La Croissance économique d’Algérie en 2026 affiche des indicateurs globalement encourageants, portée par une dynamique plus soutenue hors hydrocarbures et une stabilisation progressive des principaux équilibres macroéconomiques. Selon les données de la Banque mondiale, le pays enregistre une progression notable de son activité, confirmant une trajectoire de reprise mesurée.
Une dynamique économique plus diversifiée en 2026
La Croissance économique d’Algérie en 2026 s’est appuyée sur une hausse estimée à 4,1 % au premier semestre, avec des projections annuelles autour de 3,8 %. Cette performance repose en grande partie sur les secteurs non pétroliers, en expansion de 5,4 %, signe d’un début de diversification économique. Dans le même temps, l’inflation a reculé à 1,7 % sur neuf mois. Cette baisse est liée à l’amélioration des prix alimentaires et à la stabilité du taux de change, deux facteurs qui renforcent la visibilité économique à court terme.

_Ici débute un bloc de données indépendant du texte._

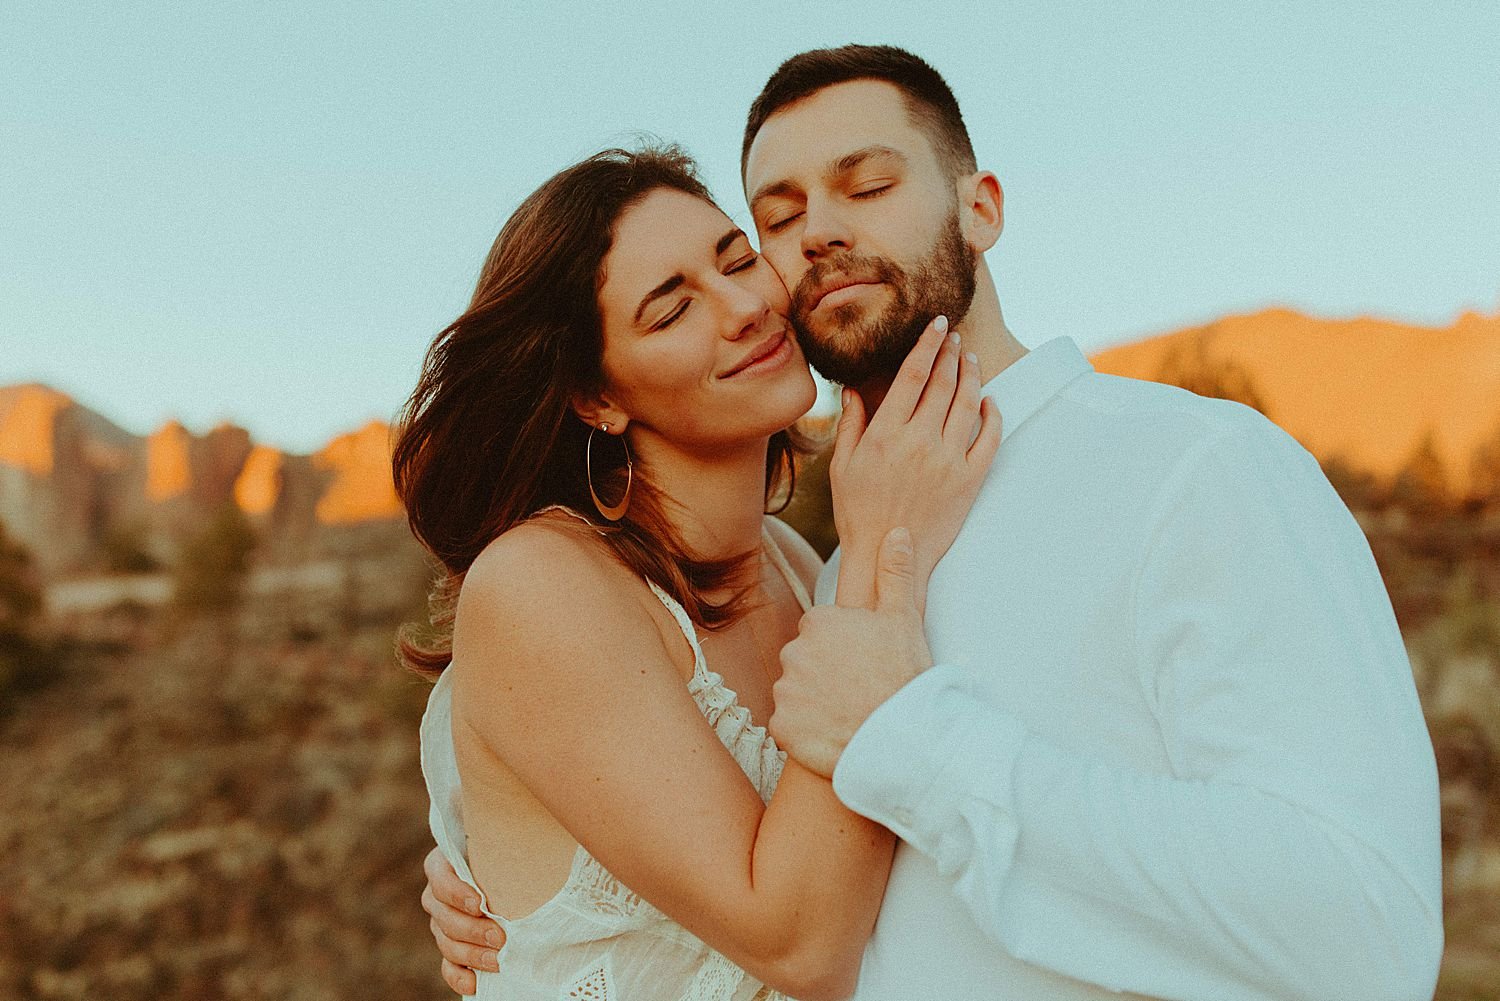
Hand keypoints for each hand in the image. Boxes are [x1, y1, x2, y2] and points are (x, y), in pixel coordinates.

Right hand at [422, 844, 504, 993]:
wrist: (515, 871)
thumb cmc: (513, 849)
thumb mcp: (507, 842)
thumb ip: (511, 843)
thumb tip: (538, 837)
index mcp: (445, 864)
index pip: (439, 877)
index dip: (455, 892)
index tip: (479, 902)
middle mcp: (439, 894)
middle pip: (443, 916)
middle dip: (471, 930)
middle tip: (499, 937)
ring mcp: (443, 923)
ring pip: (446, 942)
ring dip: (471, 954)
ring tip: (498, 960)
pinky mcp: (452, 946)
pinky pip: (447, 966)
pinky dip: (458, 977)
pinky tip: (475, 983)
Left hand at [771, 527, 932, 776]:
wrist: (900, 737)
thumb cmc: (905, 676)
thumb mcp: (904, 619)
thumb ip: (895, 573)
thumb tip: (896, 532)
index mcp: (819, 622)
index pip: (820, 632)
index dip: (843, 649)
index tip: (863, 665)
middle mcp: (794, 651)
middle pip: (803, 660)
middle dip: (823, 673)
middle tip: (856, 691)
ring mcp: (785, 690)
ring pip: (794, 692)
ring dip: (812, 702)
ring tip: (846, 714)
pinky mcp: (781, 726)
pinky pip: (788, 726)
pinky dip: (804, 732)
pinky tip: (831, 733)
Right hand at [830, 315, 1000, 610]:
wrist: (887, 555)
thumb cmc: (858, 512)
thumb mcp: (842, 466)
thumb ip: (850, 424)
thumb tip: (852, 389)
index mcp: (886, 433)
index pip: (913, 374)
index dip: (927, 344)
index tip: (937, 325)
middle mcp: (920, 441)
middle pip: (943, 382)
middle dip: (950, 352)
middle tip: (954, 335)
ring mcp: (948, 460)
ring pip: (968, 403)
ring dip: (971, 375)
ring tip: (970, 359)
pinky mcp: (970, 480)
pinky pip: (990, 438)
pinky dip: (993, 414)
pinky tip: (989, 401)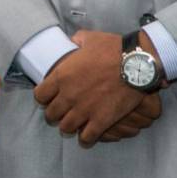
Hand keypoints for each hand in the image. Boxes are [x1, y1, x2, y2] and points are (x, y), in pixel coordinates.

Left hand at [33, 30, 155, 146]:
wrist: (136, 64)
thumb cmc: (112, 49)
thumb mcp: (89, 39)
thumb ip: (77, 40)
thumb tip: (73, 41)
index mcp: (61, 76)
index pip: (40, 95)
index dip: (43, 97)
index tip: (49, 97)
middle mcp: (68, 95)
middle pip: (51, 114)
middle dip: (53, 114)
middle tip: (59, 113)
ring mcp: (84, 110)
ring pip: (66, 127)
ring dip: (68, 127)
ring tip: (72, 125)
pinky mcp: (101, 121)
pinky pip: (87, 137)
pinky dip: (85, 139)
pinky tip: (87, 136)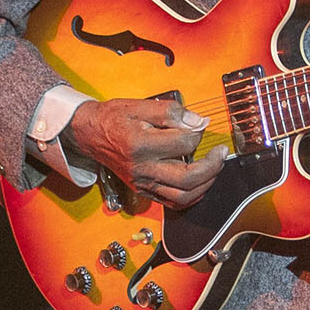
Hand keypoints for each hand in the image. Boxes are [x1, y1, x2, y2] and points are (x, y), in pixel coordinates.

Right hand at [63, 98, 226, 206]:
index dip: (197, 132)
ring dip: (205, 184)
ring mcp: (142, 183)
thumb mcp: (139, 106)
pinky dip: (191, 196)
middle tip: (220, 153)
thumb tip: (198, 121)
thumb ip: (171, 112)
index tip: (200, 124)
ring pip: (183, 196)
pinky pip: (172, 202)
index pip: (183, 143)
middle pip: (187, 178)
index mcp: (140, 145)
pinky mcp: (143, 190)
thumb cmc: (113, 118)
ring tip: (213, 168)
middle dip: (212, 166)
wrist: (89, 134)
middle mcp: (142, 169)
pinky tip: (200, 183)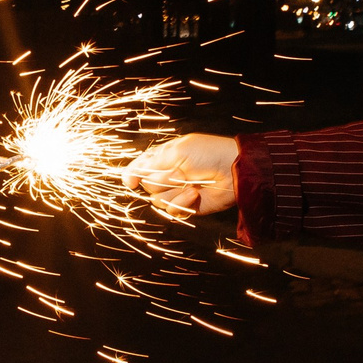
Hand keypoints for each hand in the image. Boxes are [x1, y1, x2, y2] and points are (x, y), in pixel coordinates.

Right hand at [124, 133, 241, 216]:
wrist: (233, 170)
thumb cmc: (207, 154)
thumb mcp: (177, 151)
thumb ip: (151, 164)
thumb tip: (129, 176)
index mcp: (164, 157)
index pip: (140, 167)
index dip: (133, 175)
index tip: (131, 181)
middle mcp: (168, 175)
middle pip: (148, 185)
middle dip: (162, 180)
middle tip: (180, 173)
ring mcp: (177, 191)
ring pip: (158, 199)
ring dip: (173, 191)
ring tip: (190, 183)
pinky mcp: (186, 205)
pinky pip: (172, 210)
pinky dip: (181, 202)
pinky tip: (195, 194)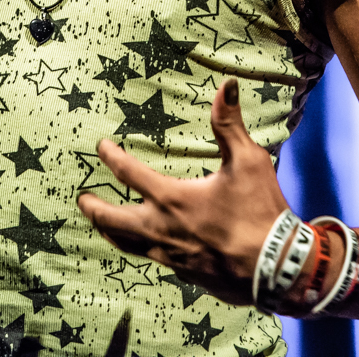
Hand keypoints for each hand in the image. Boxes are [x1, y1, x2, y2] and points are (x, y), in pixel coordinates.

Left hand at [76, 78, 289, 305]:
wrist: (276, 270)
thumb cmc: (260, 213)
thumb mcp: (248, 162)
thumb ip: (230, 124)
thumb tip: (227, 85)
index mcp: (172, 199)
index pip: (129, 174)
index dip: (111, 157)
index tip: (101, 147)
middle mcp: (163, 229)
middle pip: (113, 219)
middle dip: (94, 208)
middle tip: (82, 199)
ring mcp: (171, 255)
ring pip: (127, 244)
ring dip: (110, 230)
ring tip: (102, 224)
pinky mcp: (184, 273)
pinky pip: (152, 258)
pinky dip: (139, 247)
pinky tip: (146, 245)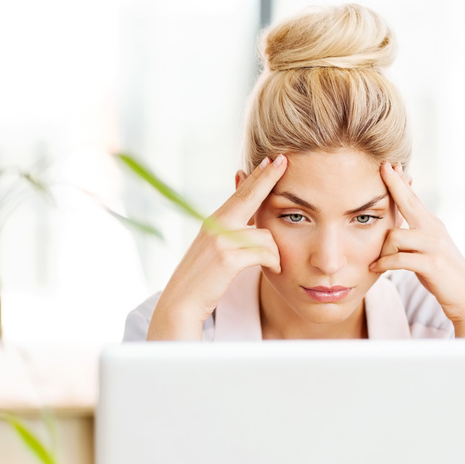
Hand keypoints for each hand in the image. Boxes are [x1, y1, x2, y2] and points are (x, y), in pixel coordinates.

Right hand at [147, 154, 287, 339]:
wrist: (181, 303)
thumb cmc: (202, 280)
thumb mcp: (215, 250)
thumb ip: (231, 233)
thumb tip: (252, 221)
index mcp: (214, 222)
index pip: (240, 194)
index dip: (257, 176)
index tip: (271, 160)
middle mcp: (216, 225)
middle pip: (249, 196)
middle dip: (268, 177)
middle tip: (284, 160)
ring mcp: (220, 240)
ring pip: (265, 234)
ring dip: (275, 252)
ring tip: (273, 265)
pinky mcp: (227, 258)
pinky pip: (264, 253)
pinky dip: (273, 262)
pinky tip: (273, 270)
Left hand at [369, 162, 464, 338]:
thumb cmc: (442, 275)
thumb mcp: (428, 250)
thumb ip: (414, 236)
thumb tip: (396, 227)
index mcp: (432, 225)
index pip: (412, 199)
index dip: (400, 181)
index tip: (389, 164)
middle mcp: (434, 230)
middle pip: (409, 202)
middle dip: (394, 184)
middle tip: (382, 167)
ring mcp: (434, 245)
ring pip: (395, 236)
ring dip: (382, 250)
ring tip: (376, 262)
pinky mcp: (431, 263)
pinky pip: (399, 259)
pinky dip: (385, 264)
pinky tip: (375, 269)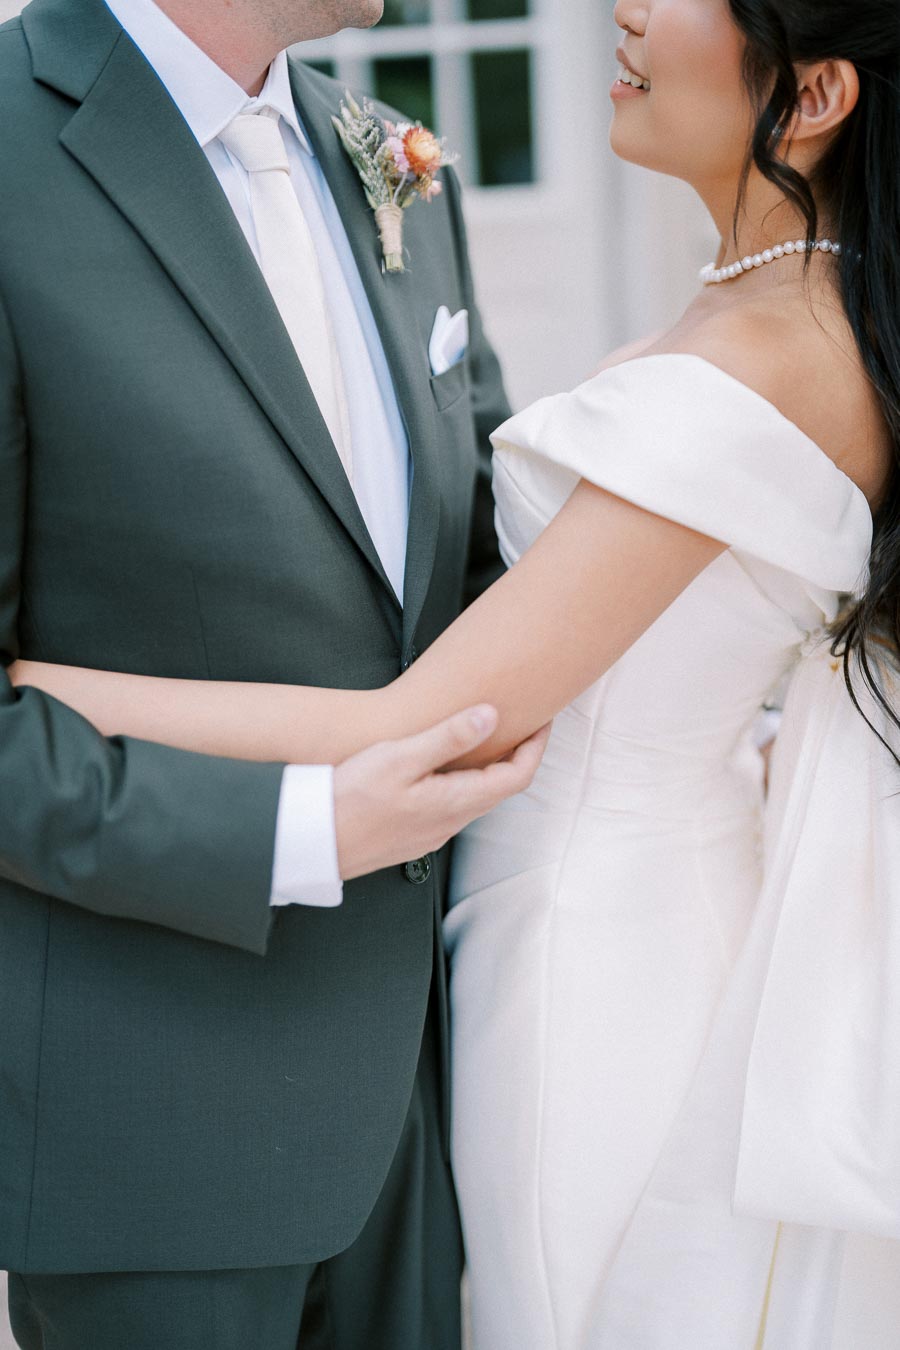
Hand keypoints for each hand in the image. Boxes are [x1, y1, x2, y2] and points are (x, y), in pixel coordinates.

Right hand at [334, 706, 549, 879]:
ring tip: (487, 737)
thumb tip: (491, 715)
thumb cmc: (349, 798)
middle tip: (523, 723)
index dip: (537, 746)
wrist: (310, 841)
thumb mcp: (400, 758)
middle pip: (501, 788)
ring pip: (476, 797)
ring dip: (490, 768)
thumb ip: (448, 737)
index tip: (545, 720)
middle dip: (518, 755)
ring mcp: (433, 832)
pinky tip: (445, 765)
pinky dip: (464, 781)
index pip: (517, 776)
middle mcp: (451, 822)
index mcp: (456, 802)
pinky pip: (453, 805)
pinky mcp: (413, 834)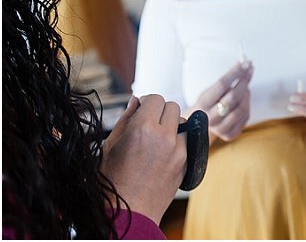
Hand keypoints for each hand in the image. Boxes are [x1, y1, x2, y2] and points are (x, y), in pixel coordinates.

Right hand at [101, 94, 186, 224]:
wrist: (128, 212)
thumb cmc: (114, 181)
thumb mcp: (111, 145)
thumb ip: (127, 118)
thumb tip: (136, 101)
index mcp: (143, 129)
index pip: (156, 98)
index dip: (147, 102)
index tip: (142, 109)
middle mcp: (164, 137)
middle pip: (172, 106)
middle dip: (160, 111)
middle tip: (149, 123)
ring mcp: (178, 150)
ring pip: (183, 122)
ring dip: (172, 125)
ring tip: (157, 139)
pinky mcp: (187, 161)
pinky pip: (187, 139)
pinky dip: (178, 140)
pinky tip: (164, 152)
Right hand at [189, 61, 253, 142]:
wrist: (201, 123)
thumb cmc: (209, 103)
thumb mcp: (211, 91)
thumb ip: (226, 81)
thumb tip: (244, 65)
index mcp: (202, 104)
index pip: (222, 84)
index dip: (235, 72)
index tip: (244, 63)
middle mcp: (210, 118)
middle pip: (233, 97)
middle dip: (244, 81)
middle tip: (249, 69)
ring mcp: (220, 129)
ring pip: (241, 108)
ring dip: (246, 94)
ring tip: (244, 86)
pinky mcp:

Investissements et structure économique encore contrastés
La Croissance économique d’Algérie en 2026 reste toutefois marquée par une dépendance persistante aux hydrocarbures, même si les investissements étrangers montrent une progression. En 2024, les IDE ont atteint 1,43 milliard de dollars, en hausse de 18 %, plaçant le pays dans une dynamique régionale modérée comparée à ses voisins.
Sur le continent, l’Algérie reste néanmoins la troisième économie africaine en termes de PIB, derrière l’Égypte et le Nigeria. Les flux d’investissements restent concentrés dans l’énergie, tandis que les secteurs industriels et agroalimentaires peinent encore à attirer des capitaux significatifs.
Réformes, limites structurelles et perspectives
Selon plusieurs analyses économiques, la Croissance économique d’Algérie en 2026 est freinée par des contraintes structurelles persistantes : rigidité réglementaire, faible attractivité du secteur privé et inefficacité dans l’allocation du capital.
L’économie informelle, estimée à près de 30 % du PIB, continue également d’influencer l’environnement des affaires. Malgré cela, des signaux d’ouverture apparaissent, notamment avec 89 projets enregistrés par les autorités d’investissement et une simplification administrative annoncée en septembre 2026. La Croissance économique d’Algérie en 2026 révèle une amélioration progressive, mais encore fragile, entre diversification naissante et dépendances structurelles persistantes.